Tuesday, April 22, 2014
Finally, At Least One Journalist Got It Right About Why Principals Won't Hire ATRs - Its About The Money!
I was pleasantly surprised when I read Charkbeat and saw the article Geoff Decker wrote about the contract negotiations that also included the ATR issue. While he didn't specifically identify the "fair student funding" as the culprit, the article did show that principals took money into account in their hiring decisions and that the DOE budgeting was the cause. This is the first article I have read where the money equation was factored into a school's hiring decision. The Chalkbeat article also referenced my blog where I explained why principals hire the "cheapest" and not the "best teachers" and you can find it here.

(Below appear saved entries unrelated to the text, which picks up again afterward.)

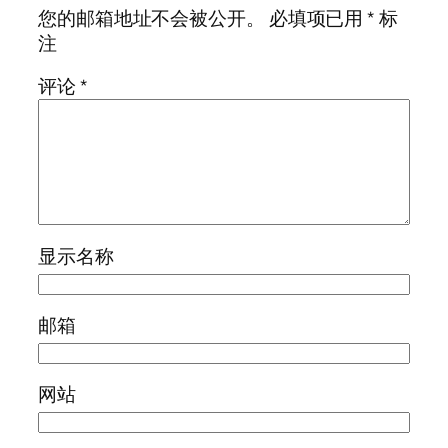
您的邮箱地址不会被公开。
必填项已用
*
标
注
评论
*
显示名称
邮箱
网站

The Chalkbeat article was fair and presented both sides of the ATR issue and to me that is real journalism, not he ideological attacks the ATRs have faced from the City newspapers who still blindly follow the Bloomberg line of a corporate model that has shown to have failed when it comes to public education. Moreover, these very same newspapers always seem to ignore how a "newbie teacher", with a steep learning curve ahead, is good for student academic achievement. I guess, for them its "don't let the facts get in the way of a fairy tale" that the Bloomberg administration's "education on the cheap" policy is good for student outcomes.
Interestingly, according to the article, the City has not asked for an ATR time limit in their negotiations but are trying to work out an arrangement with the union to get the ATRs back into the classroom. This will make the corporate education reform groups and their media allies very unhappy but putting the ATRs back into the classroom will be what's best for the students. To counter the building seniority issue, the ATR will be picked up "provisionally" for the first year and if the ATR and the Principal both agree, the ATR is appointed for the second year and gains his or her building seniority.
Back to the money issue. Maybe our union needs to be be more proactive and explain how the DOE budgeting system works against students having the "quality teachers" they deserve not the "inexperienced teachers" that principals are hiring which is not in the best interests of student academic achievement.